Randomised controlled trials (RCTs) that compared dipyridamole plus aspirin with aspirin alone were eligible for inclusion. Individuals with a previous history of ischaemic cerebrovascular disease or transient ischaemic attack were eligible for inclusion.
The primary outcome was a composite outcome of death from any vascular cause, non-fatal stroke and non-fatal myocardial infarction. The secondary outcomes included vascular death or non-fatal stroke, all death, vascular death, fatal and non-fatal stroke, and fatal and non-fatal myocardial infarction.
Pre-specified subgroup analyses for the primary outcome were: age (up to 65 years versus 65 years and over), gender, qualifying event (transient ischaemic attack versus stroke), type of vessel disease (small versus large), dose of aspirin (less than 75mg versus 75mg or more), formulation of dipyridamole (immediate versus extended release), time between event and randomisation (less than one week versus one week to one month versus one to six months) and history of hypertension, stroke, diabetes, or ischaemic heart disease.

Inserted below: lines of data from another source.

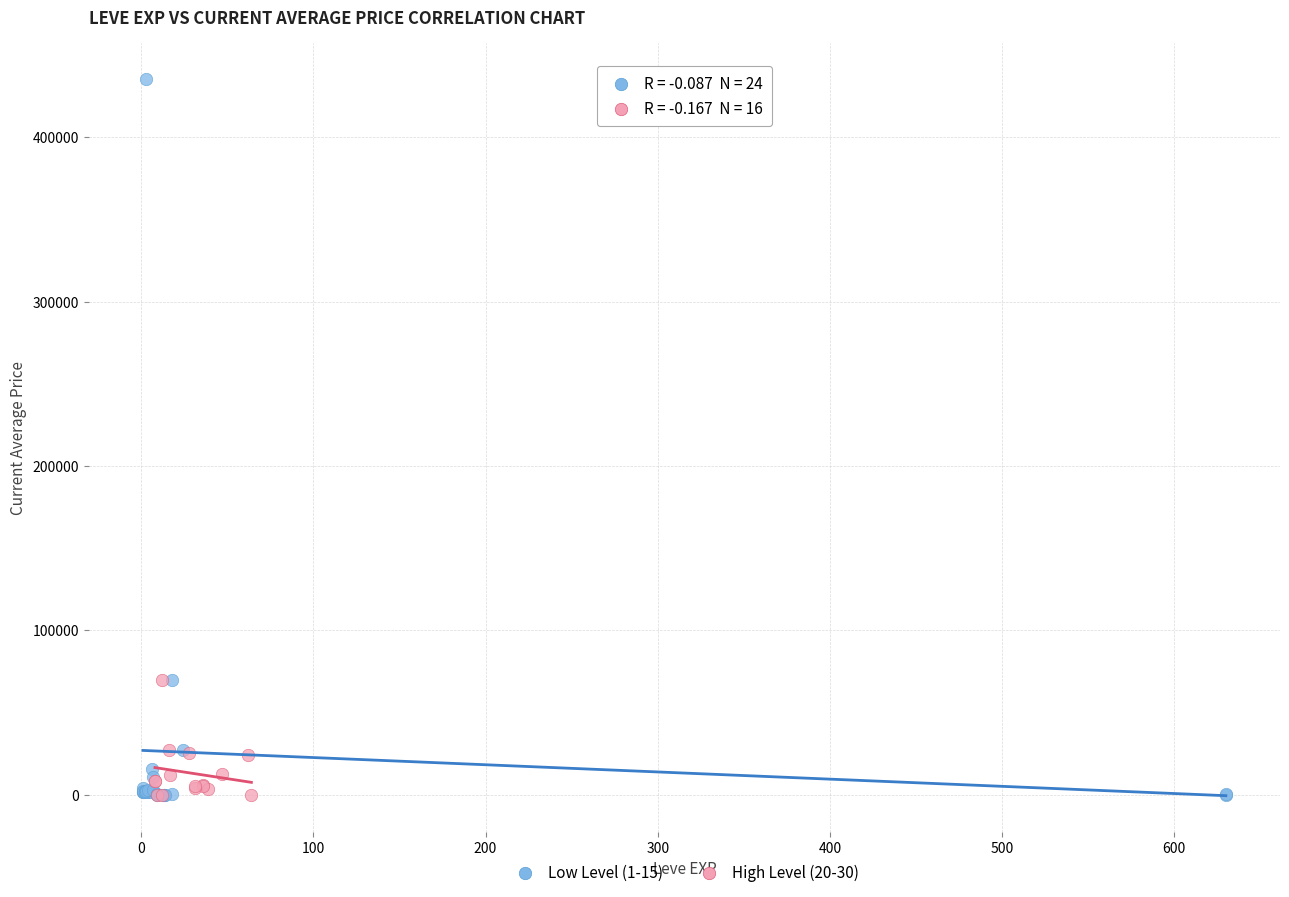

Which series has the widest spread of Y values?

Low Level (1-15)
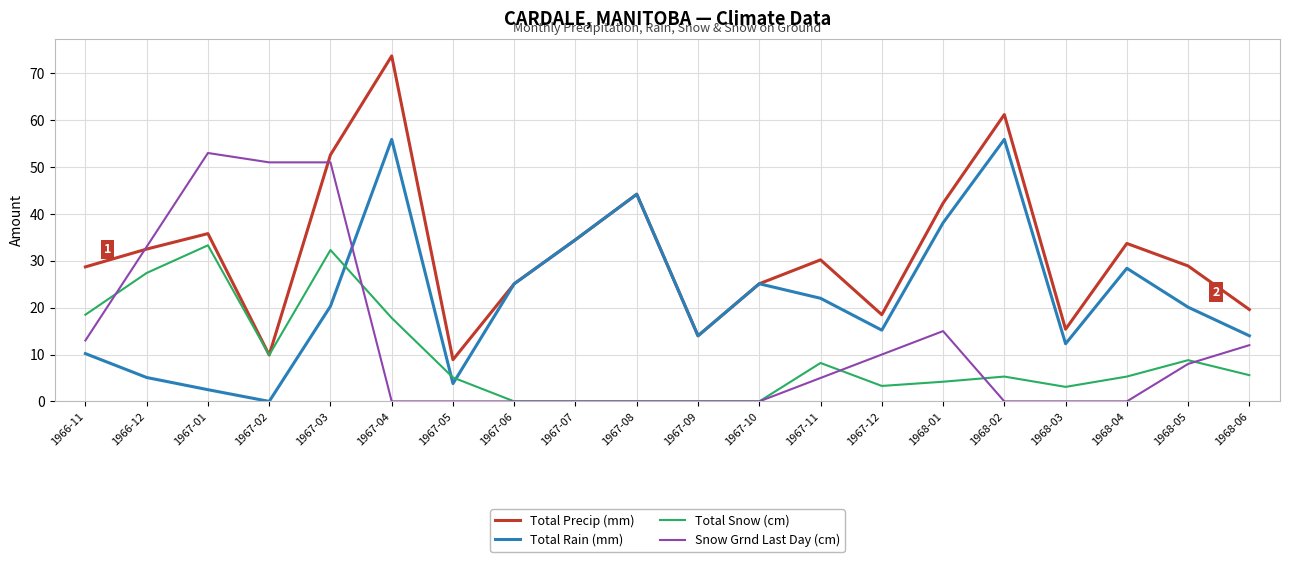

Is the value of Total Rain (mm) at 1968-01 greater than the value of Snow Grnd Last Day (cm) at 1967-04?

Yes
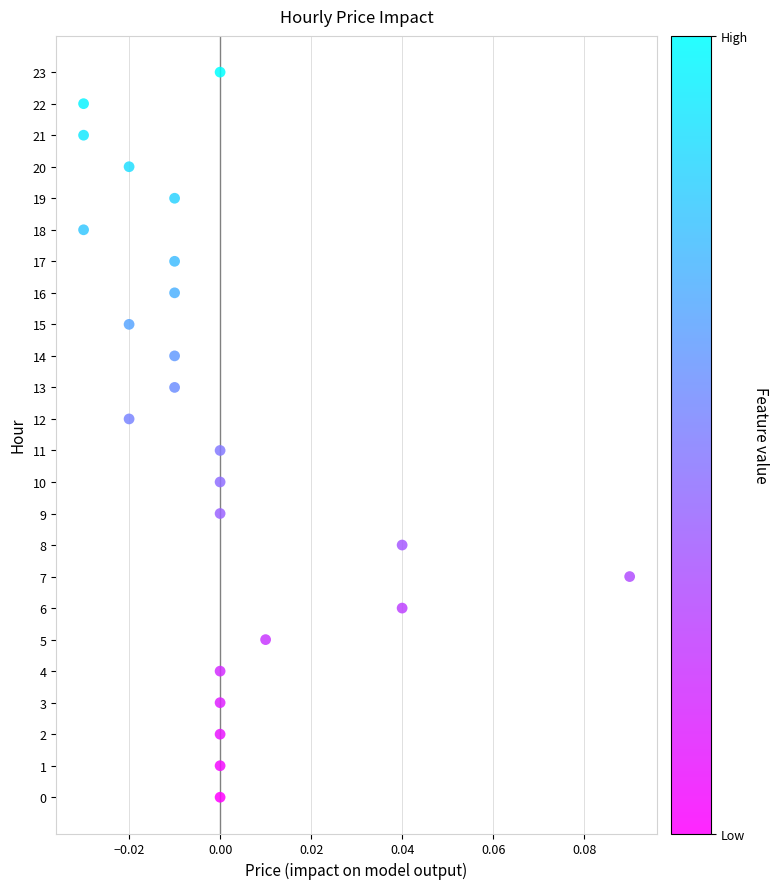

What is the range of Y values (max minus min)?

23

Subgroup analyses were also performed according to baseline risk with risk derived from two models based on different risk factors
The included trials used conventional-release or modified-release dipyridamole (daily dose 150mg to 400 mg) plus aspirin (daily dose ranged from 50mg to 990mg). The average age of included patients was 65 years; almost two-thirds were male.
Two reviewers selected trials for inclusion. It was unclear whether this was completed independently or how disagreements were resolved.